The sound of a tank’s diesel engine as it manoeuvres, seemingly forever, some 600 metres away in a thick, milky white cloud of smoke, preparing to fire. You’re caught in its powerful thermal imager; it knows where you are. Still you’re just listening to the rattle and clank of its tracks and the hum of its engine… then a deathly silence, then – an explosion. You don’t hear the tank firing, just the explosion.

The air vibrates from the helicopters that, unseen to you, approach from behind your positions to launch missiles.

You spot several red dots with a shitty thermal imager in a group of trees right ahead. Do you fire or not?

The 152-mm shells leave a whistling trail as they approach you on their elliptical trajectory, and all you can do is fall to the ground and pray.

You hear Grad launchers fire one – three – five – twelve rockets some 20km away.
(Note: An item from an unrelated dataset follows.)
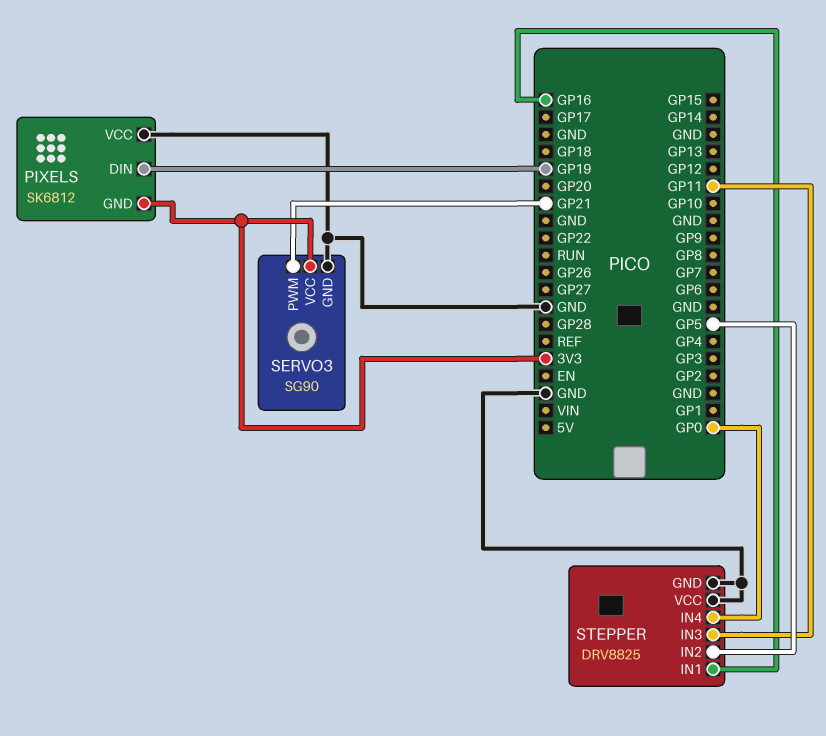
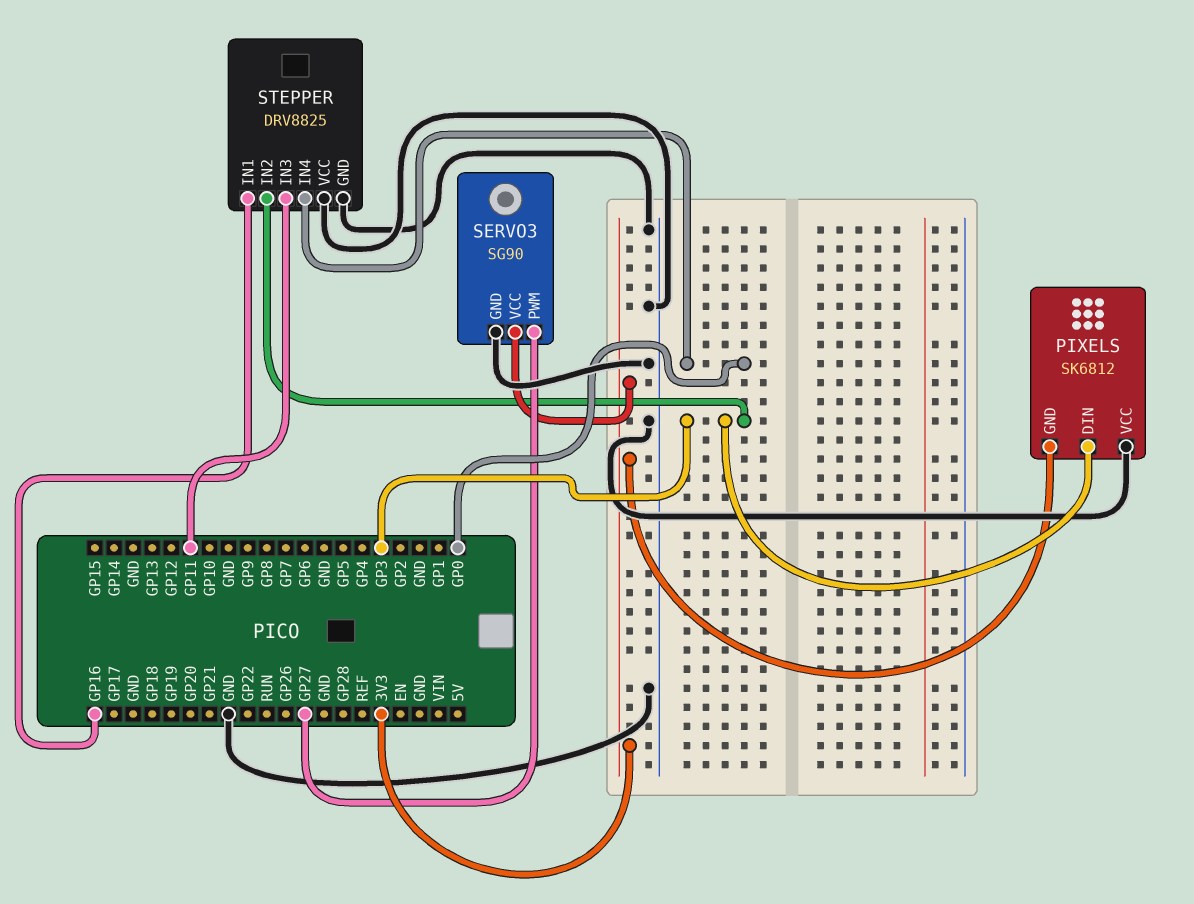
PIXELS pin DIN: GP19 -> GP3
SERVO3 pin PWM: GP21 -> GP27
STEPPER pin IN2: GP5 -> GP3

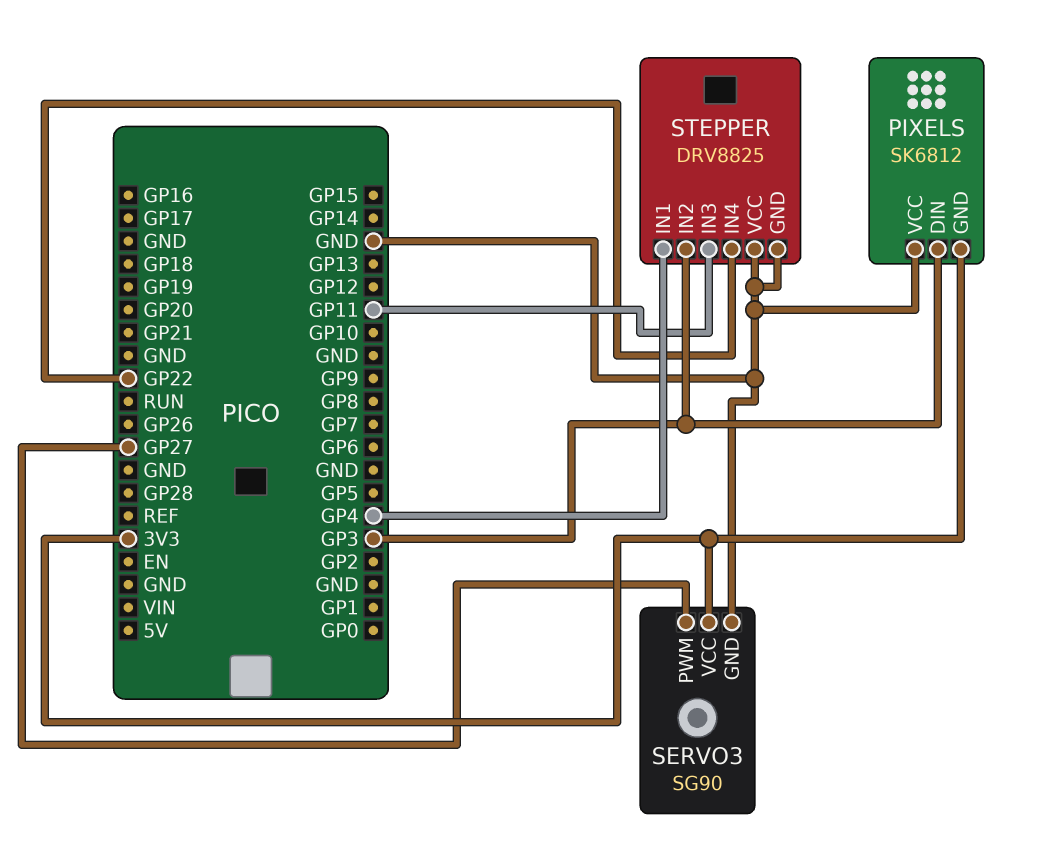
STEPPER pin IN1: GP16 -> GP4
STEPPER pin IN4: GP0 -> GP22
Then you hear the rockets explode: one – three – five – twelve. This time you’re spared. Will you be spared next time?

Mortars’ sharp and sudden thuds are preceded by a short whistle – so short that you don’t always have time to fall to the ground.

The radio’s hissing and you can barely make out fragments of incomprehensible words. You have to get out of the trench and stand tall to finally catch the signal – what if you have to run?

Explosions draw nearer and nearer, slowly approaching you. More and more earth pours on your head. The sound of shell fragments hurling past grows louder and louder. The drone they use to adjust fire – the same one that’s been hovering above your head for days – is just doing its job. Each explosion could be the last one you hear, but what can you do? You’ll either be spared, or you won’t.

The rustle of reeds right ahead of you. Branches creak and snap several metres away from an earthen breastwork fortification of the too shallow trench that was dug so recently. Silhouettes you imagine in the moonlight; two days without sleep, during which you’ve been fired at with every imaginable weapon. Your eyes are swollen and clouded from constantly looking through the thermal imager. Your head is spinning full of horrible, ugly thoughts. The eyes of your comrade mirror your own animal fear, the fear of dying in the damned clay of cursed Donbas.

And what do you know about fear?

Serhii Myronov was killed on 17 November 2022, near Bakhmut, a week after he published his last post and almost nine months after the beginning of the full-scale war.

The fighting in Bakhmut has only intensified in the months that followed. This translation is intended as an expression of gratitude to every person defending Ukraine in Donbas and elsewhere. We pray for you every day.